= WHAT YOU NEED TO DO =
Your output should contain every record, unchanged.

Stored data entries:
-=-=-=-=-
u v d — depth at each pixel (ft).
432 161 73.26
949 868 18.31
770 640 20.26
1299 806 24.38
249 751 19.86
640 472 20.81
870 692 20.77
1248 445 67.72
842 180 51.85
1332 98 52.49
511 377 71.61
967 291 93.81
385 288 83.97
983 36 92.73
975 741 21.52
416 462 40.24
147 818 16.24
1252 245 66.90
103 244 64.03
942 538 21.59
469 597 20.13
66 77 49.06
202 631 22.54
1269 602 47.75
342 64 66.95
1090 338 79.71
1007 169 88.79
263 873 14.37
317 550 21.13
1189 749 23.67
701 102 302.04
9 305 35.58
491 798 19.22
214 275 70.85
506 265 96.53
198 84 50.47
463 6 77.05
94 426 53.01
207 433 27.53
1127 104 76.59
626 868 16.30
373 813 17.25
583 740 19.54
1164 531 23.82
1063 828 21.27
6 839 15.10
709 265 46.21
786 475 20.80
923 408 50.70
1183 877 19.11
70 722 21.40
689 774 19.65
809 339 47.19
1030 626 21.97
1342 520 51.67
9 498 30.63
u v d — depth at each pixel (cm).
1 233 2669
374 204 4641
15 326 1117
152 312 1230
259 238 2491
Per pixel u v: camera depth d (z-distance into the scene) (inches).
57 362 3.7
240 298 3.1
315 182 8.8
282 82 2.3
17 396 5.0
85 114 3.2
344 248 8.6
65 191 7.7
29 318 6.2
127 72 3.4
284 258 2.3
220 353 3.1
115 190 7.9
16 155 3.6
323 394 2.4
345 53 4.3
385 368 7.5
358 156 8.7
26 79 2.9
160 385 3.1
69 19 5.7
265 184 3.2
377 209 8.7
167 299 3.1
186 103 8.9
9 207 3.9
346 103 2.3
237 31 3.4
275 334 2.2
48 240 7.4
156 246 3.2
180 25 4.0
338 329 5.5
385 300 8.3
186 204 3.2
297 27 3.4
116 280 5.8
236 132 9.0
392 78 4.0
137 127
-=-=-=-=-
= TASK SOLUTION =
u v d — depth at each pixel (ft).
432 161 73.26
949 868 18.31
770 640 20.26
1299 806 24.38
249 751 19.86
640 472 20.81
870 692 20.77
1248 445 67.72
842 180 51.85
1332 98 52.49
511 377 71.61
967 291 93.81
385 288 83.97
983 36 92.73
975 741 21.52
416 462 40.24
147 818 16.24
1252 245 66.90
103 244 64.03
942 538 21.59
469 597 20.13
66 77 49.06
202 631 22.54
1269 602 47.75
342 64 66.95
1090 338 79.71
1007 169 88.79
263 873 14.37
317 550 21.13
1189 749 23.67
701 102 302.04
9 305 35.58
491 798 19.22
214 275 70.85
506 265 96.53
198 84 50.47
463 6 77.05
94 426 53.01
207 433 27.53
1127 104 76.59
626 868 16.30
373 813 17.25
583 740 19.54
1164 531 23.82
1063 828 21.27
6 839 15.10
709 265 46.21
786 475 20.80
923 408 50.70
1183 877 19.11
70 722 21.40
689 774 19.65
809 339 47.19
1030 626 21.97
1342 520 51.67
9 498 30.63
u v d — depth at each pixel (cm).
1 233 2669
374 204 4641
15 326 1117
152 312 1230
259 238 2491
Per pixel u v: camera depth d (z-distance into the scene) (inches).
57 362 3.7
240 298 3.1
315 182 8.8
282 82 2.3
17 396 5.0
85 114 3.2
344 248 8.6
65 191 7.7
29 318 6.2
127 72 3.4
284 258 2.3
220 353 3.1
115 190 7.9
16 155 3.6
323 394 2.4
345 53 4.3
385 368 7.5
358 156 8.7
26 79 2.9
160 385 3.1
69 19 5.7
265 184 3.2
377 209 8.7
167 299 3.1
186 103 8.9
9 207 3.9
346 103 2.3
237 31 3.4
275 334 2.2
48 240 7.4
156 246 3.2
180 25 4.0
338 329 5.5
385 300 8.3
186 204 3.2
297 27 3.4
116 280 5.8
236 132 9.0
392 78 4.0
137 127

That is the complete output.